Art. 20 BayMG, Datenschutz

Art. 20 BayMG
Gesetz über die Entwicklung, Förderung und Veranstaltung privater Rundfunkangebote und anderer Telemedien in Bayern (Bayerisches Mediengesetz - BayMG)
Landesrecht Bayern

Zweiter Abschnitt – Bayerische Landeszentrale für neue Medien

Titel: Gesetz über die Entwicklung, Förderung und Veranstaltung privater Rundfunkangebote und anderer Telemedien in Bayern (Bayerisches Mediengesetz - BayMG)
Normgeber: Bayern
Amtliche Abkürzung: BayMG
Gliederungs-Nr.: 2251-4-S/W
Normtyp: Gesetz

(1) Soweit in den Abs. 2 bis 6 nichts anderes bestimmt ist, ist für die Landeszentrale und für die Anbieter § 47 des Rundfunkstaatsvertrags anzuwenden.

(2) Für die ausschließlich zu eigenen journalistisch-redaktionellen Zwecken erfolgende Erhebung, Verarbeitung oder Nutzung personenbezogener Daten gelten von den Vorschriften des Bayerischen Datenschutzgesetzes (BayDSG) nur die Art. 5 bis 8.

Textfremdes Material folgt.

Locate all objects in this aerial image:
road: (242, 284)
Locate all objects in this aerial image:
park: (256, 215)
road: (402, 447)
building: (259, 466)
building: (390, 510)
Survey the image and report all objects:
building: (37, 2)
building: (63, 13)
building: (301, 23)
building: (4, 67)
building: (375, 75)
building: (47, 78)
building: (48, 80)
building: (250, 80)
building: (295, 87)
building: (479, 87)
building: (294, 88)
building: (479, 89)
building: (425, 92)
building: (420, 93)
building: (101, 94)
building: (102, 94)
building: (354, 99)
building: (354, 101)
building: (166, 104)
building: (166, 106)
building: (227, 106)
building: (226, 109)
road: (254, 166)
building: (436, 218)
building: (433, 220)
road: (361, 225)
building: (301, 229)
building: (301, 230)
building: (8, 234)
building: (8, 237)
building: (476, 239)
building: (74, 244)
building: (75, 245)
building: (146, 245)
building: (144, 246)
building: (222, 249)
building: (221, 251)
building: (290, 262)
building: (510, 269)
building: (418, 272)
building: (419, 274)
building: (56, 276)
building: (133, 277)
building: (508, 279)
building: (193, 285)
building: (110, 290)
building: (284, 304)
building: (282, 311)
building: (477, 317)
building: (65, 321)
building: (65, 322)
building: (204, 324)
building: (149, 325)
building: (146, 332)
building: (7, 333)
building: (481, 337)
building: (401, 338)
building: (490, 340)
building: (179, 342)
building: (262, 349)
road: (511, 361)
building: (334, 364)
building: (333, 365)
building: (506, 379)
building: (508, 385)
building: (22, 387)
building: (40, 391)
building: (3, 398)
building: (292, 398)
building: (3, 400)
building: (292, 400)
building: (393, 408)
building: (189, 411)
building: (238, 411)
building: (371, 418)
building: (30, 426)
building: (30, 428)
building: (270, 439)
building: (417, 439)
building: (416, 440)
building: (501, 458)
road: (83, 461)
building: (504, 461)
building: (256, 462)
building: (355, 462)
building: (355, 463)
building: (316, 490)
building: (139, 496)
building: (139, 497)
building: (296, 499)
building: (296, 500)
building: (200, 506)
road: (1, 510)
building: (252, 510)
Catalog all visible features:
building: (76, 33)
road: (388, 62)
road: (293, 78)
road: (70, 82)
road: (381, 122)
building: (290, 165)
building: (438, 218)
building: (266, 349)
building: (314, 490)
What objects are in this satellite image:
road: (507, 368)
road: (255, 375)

(3) Der Präsident der Landeszentrale beruft mit Zustimmung des Verwaltungsrats einen Beauftragten für den Datenschutz bei der Landeszentrale. Dieser überwacht die Einhaltung der Vorschriften dieses Gesetzes sowie anderer Vorschriften über den Datenschutz bei der Landeszentrale und den Anbietern. Dies gilt auch, soweit es sich um Verwaltungsangelegenheiten handelt. Art. 9, 25 Abs. 2 bis 4 und Art. 29 bis 33 BayDSG finden keine Anwendung. Art. 26 und 27 BayDSG finden mit der Maßgabe Anwendung, dass an die Stelle des behördlichen Datenschutzbeauftragten der Beauftragte für den Datenschutz bei der Landeszentrale tritt. Dieser ist in Ausübung seines Amts unabhängig und nur dem Gesetz unterworfen. Im Übrigen untersteht er der Dienstaufsicht des Verwaltungsrats.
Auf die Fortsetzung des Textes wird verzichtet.